I should elaborate: 

Using a predefined grid is practical because you don’t need to store the bounds of the index nodes (they’re regular tiles, so their bounding boxes are implicit in the grid definition). You can determine which index cell any element is in by just chopping low-order bits off its projected coordinates to match the index’s constant zoom level.

If you’re rendering map tiles, there’s also the advantage of a 1:1 correspondance between one spatial index node and one output map tile at or above the index’s zoom level, and a simple one-to-many relationship below that zoom level. This is also practical for exporting rectangular PBF regions.

If you want to index objects physically larger than a tile in the index or reflect the fact that objects span tiles, you could repeat the identifier of that object in every tile it touches (what I referred to as rasterizing the geometry), but this approach leads to a lot of repetition of identifiers and de-duplication of identifiers when you query the index.

● **Data rows**:
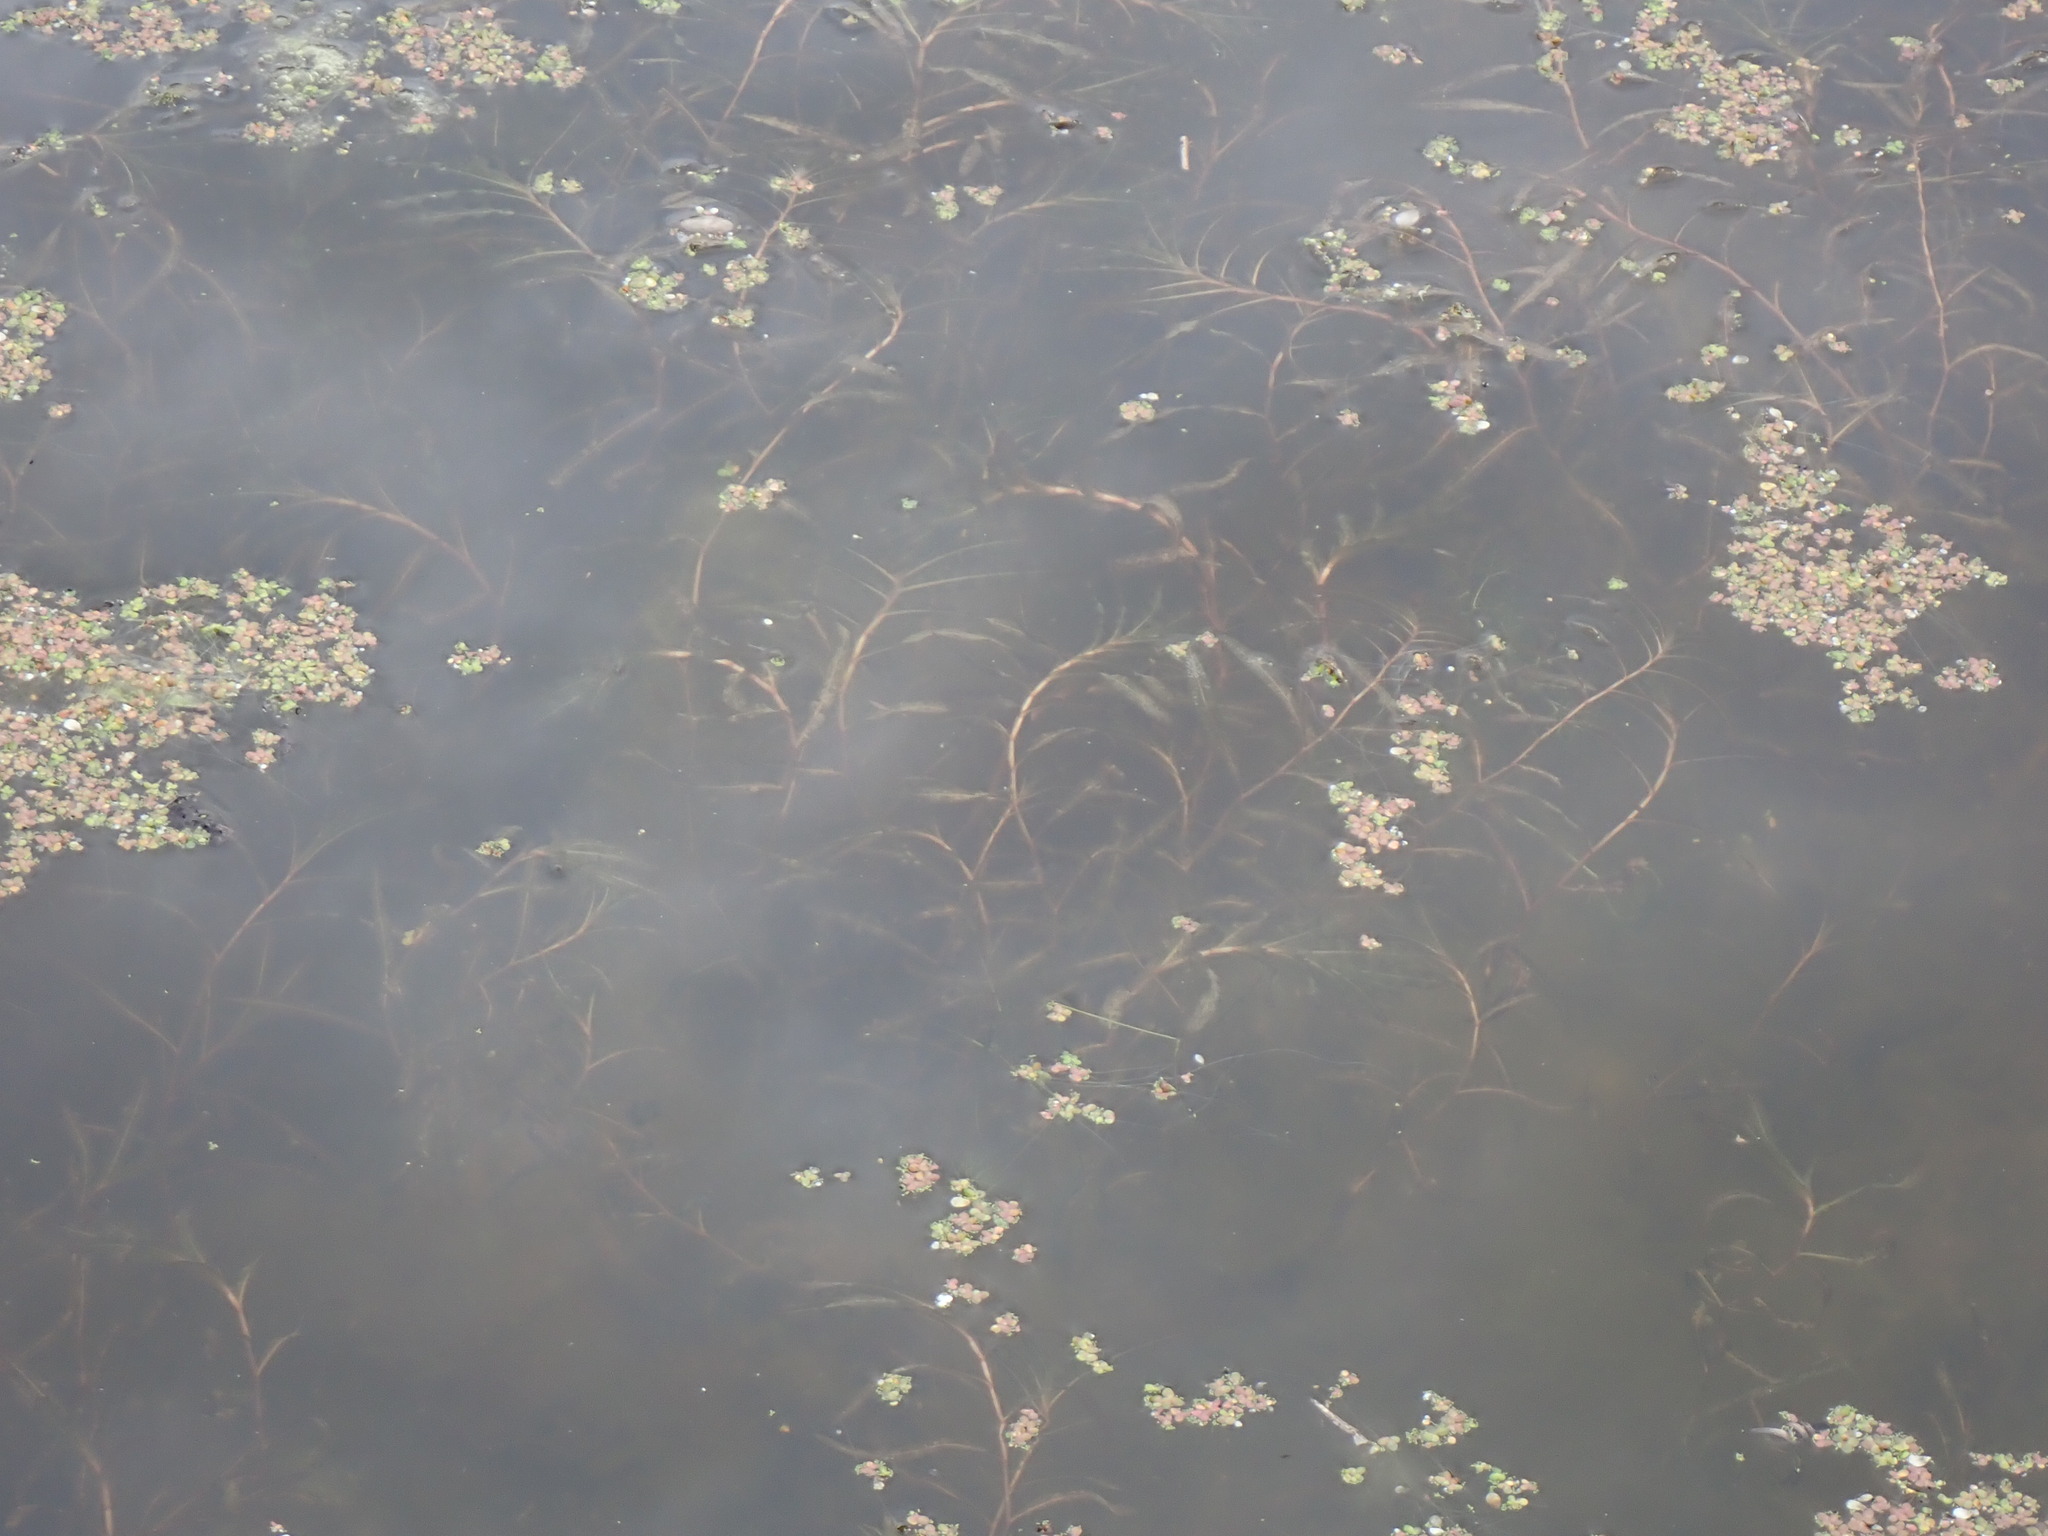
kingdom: Plantae
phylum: Tracheophyta
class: Liliopsida
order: Alismatales
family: Potamogetonaceae
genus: Potamogeton
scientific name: Potamogeton crispus
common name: Curled pondweed
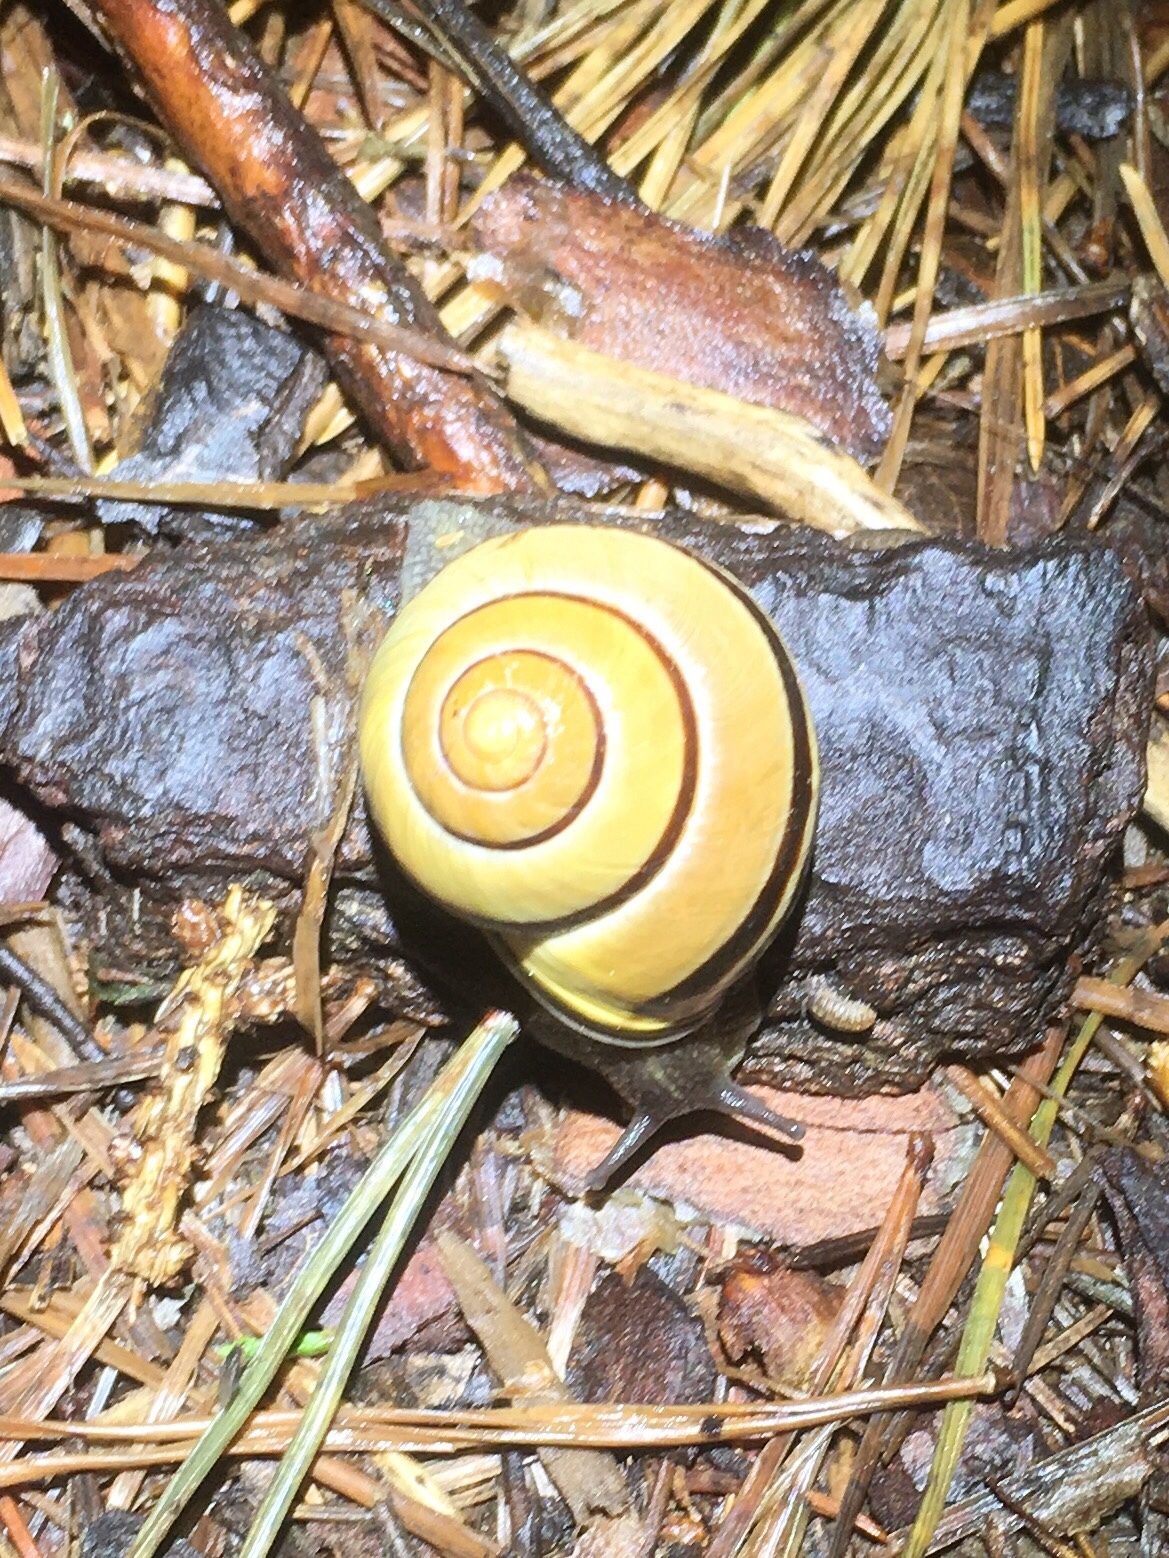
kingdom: Animalia
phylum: Mollusca
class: Gastropoda
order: Stylommatophora
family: Helicidae
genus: Cepaea
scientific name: Cepaea nemoralis
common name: Grovesnail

● **Problems to solve**:
1. Answer these about the spatial index passage:
(a) Why is there no need to store the bounds of the index nodes?
(b) Besides rendering map tiles, what does the passage say the grid approach is practical for?
(c) What two costs come with repeating an object's identifier in every tile it touches?
2. Please carry the spatial index passage forward, beginning after its last sentence.
Nothing in the listing is needed here.

● **Results by task**:
1.
(a) The nodes are regular tiles, so their bounding boxes are implicit in the grid definition.
(b) Exporting rectangular PBF regions.
(c) A lot of repetition of identifiers, and de-duplication of identifiers when the index is queried.

2.
An alternative approach is a hierarchical index, where each index node is entirely physically contained within a higher-level node. Conveniently the web Mercator map tile system defines a perfectly aligned hierarchy of squares via its zoom levels: it is a quad tree (https://en.wikipedia.org/wiki/Quadtree). You simply index each object at the highest zoom level that still contains the object entirely within one tile, and when you do a query operation from the index, you can easily traverse up the zoom levels without maintaining pointers between them (you can find the coordinates of the next higher tile by just chopping off low order bits).

There are of course many ways to implement spatial indexes, but considering that we’re working with data that often gets rendered or exported in tile-sized chunks, this approach seemed well-suited to me.

I’d of course welcome any insight or suggestions that might improve our implementation.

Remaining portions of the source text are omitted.